The Fox poll, which showed Harris wiping out Trump leads in the sun belt, spells bad news for Lake

By Griffin Eckstein

News Fellow

Published August 28, 2024 11:10PM (EDT)

Kari Lake, Republican Senate candidate from Arizona, leaves the U.S. Capitol after a meeting with Senate Minority Leader Mitch McConnell, R-Ky., on Wednesday, March 6, 2024. (Tom Williams/CQ-Roll Call, Inc via Getty Images)
Kari Lake, Republican Senate candidate from Arizona, leaves the U.S. Capitol after a meeting with Senate Minority Leader Mitch McConnell, R-Ky., on Wednesday, March 6, 2024. (Tom Williams/CQ-Roll Call, Inc via Getty Images)

A newly released FOX News poll has Democrat Ruben Gallego up massively in the Arizona Senate race.

The poll, released on Wednesday evening, showed Gallego beating Lake by a margin of 56% to 41% in the upcoming race to replace Sen. Kyrsten Sinema. The same poll showed former President Donald Trump down by one to Vice President Kamala Harris.

In the same poll, Harris takes the edge in sun belt states Arizona, Georgia and Nevada, while trailing Trump by just one point in North Carolina. The expanded lead in the historically redder battleground states make Harris’ paths to electoral college victory even wider, and put the Trump campaign on defense after both campaigns dumped cash into Pennsylvania.

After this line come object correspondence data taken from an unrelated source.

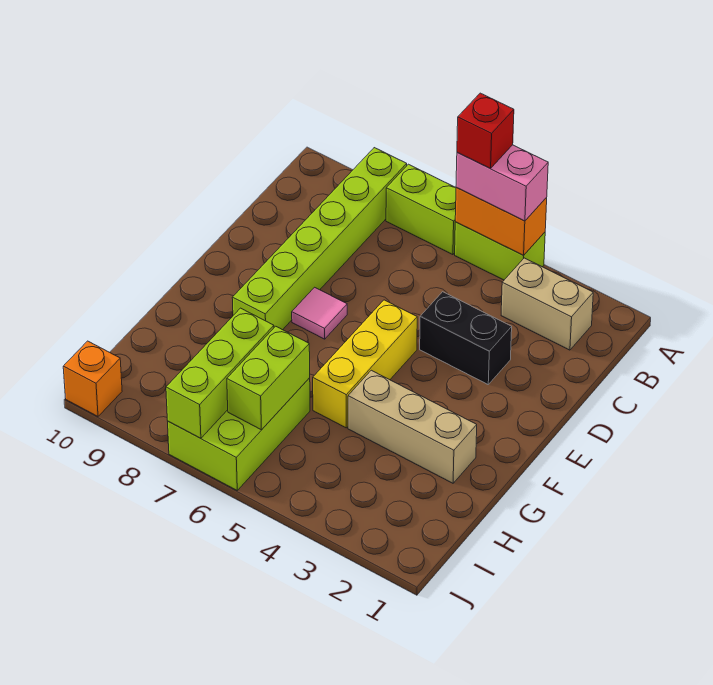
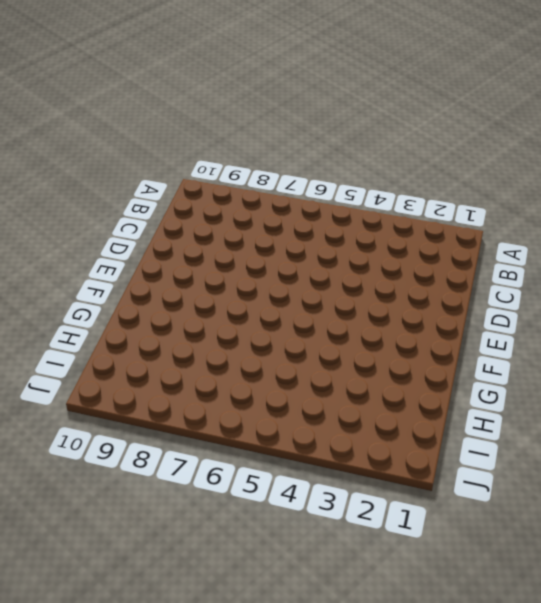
none -> lime brick A4:A5 level 1
none -> lime brick A6:A7 level 1
none -> lime brick A8:F8 level 1

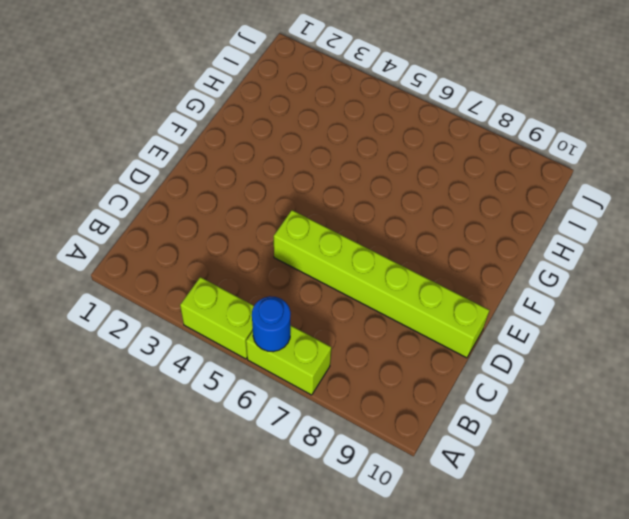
blue round brick A6 level 2 -> none
lime brick D5:D10 level 1 -> lime brick A8:F8 level 1
none -> tan brick B2:B3 level 1
none -> black brick D3:D4 level 1
none -> yellow brick E5:G5 level 1

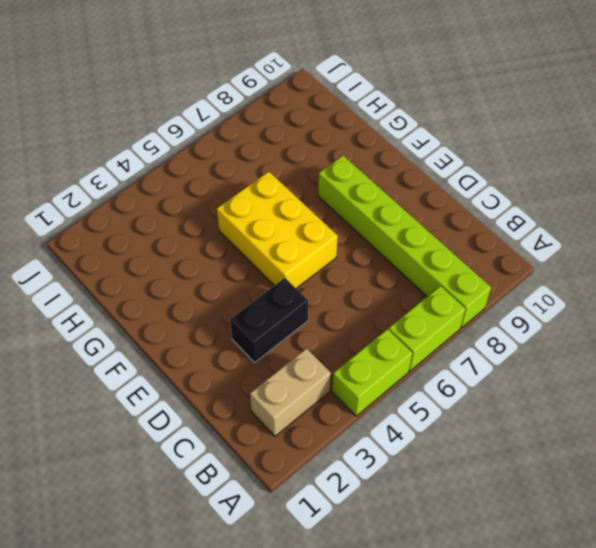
yellow brick E5:G6 level 1 -> yellow brick E5:G5 level 1
none -> pink tile E7 level 1
none -> tan brick G2:G4 level 1
none -> lime brick H6:J7 level 1

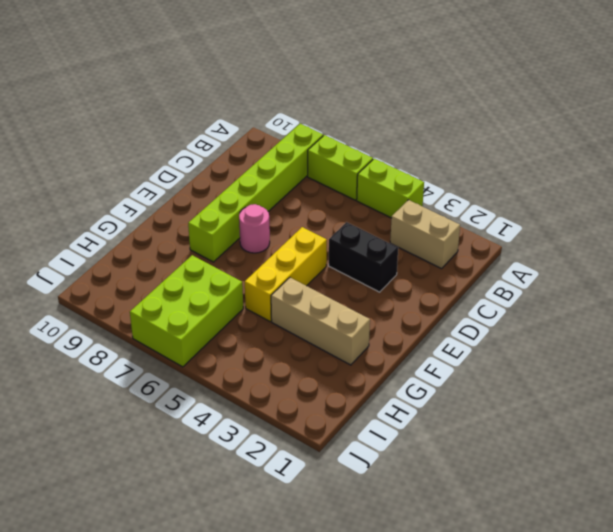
pink round brick E7 level 1 -> pink tile E7 level 1
none -> orange brick J10 level 1
none -> orange brick A4:A5 level 2
none -> lime brick H6:I6 level 2

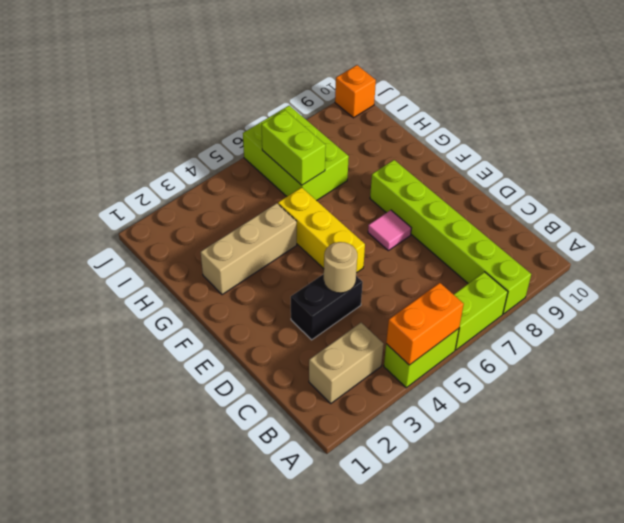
tan round brick D4 level 2 -> none
none -> lime brick H7:J7 level 2
none -> pink brick A4:A5 level 3
none -> red brick A5 level 4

Gallego, who snagged a coveted endorsement from the Arizona Police Association on Monday, even after its president spoke at a Trump campaign rally just before the weekend, has managed to assume endorsements from numerous moderate organizations, despite his somewhat progressive tenure as a congressman representing parts of Phoenix.

"Congressman Gallego has continually fought for robust, increased funding for America's Law Enforcement, and specifically Arizona Law enforcement," the Association said in a statement.

The seat, currently held by Democratic-caucusing Independent Sinema, is a crucial part of any hope for Democrats to hold control of the Senate.

The pair are slated to debate on Oct. 9, the day early voting by mail begins in Maricopa County, Arizona’s most populous county.

Lake, who continues to deny the results of the 2020 election, and the 2022 gubernatorial race that she lost, was awkwardly pushed off the stage by a string of increasingly aggressive prompter messages at the Friday Trump rally when she went over her allotted speaking time.

Lake is currently embroiled in a defamation suit launched by the former Republican Maricopa County recorder, who she claimed had to do with her loss, which she appealed all the way to the Arizona Supreme Court.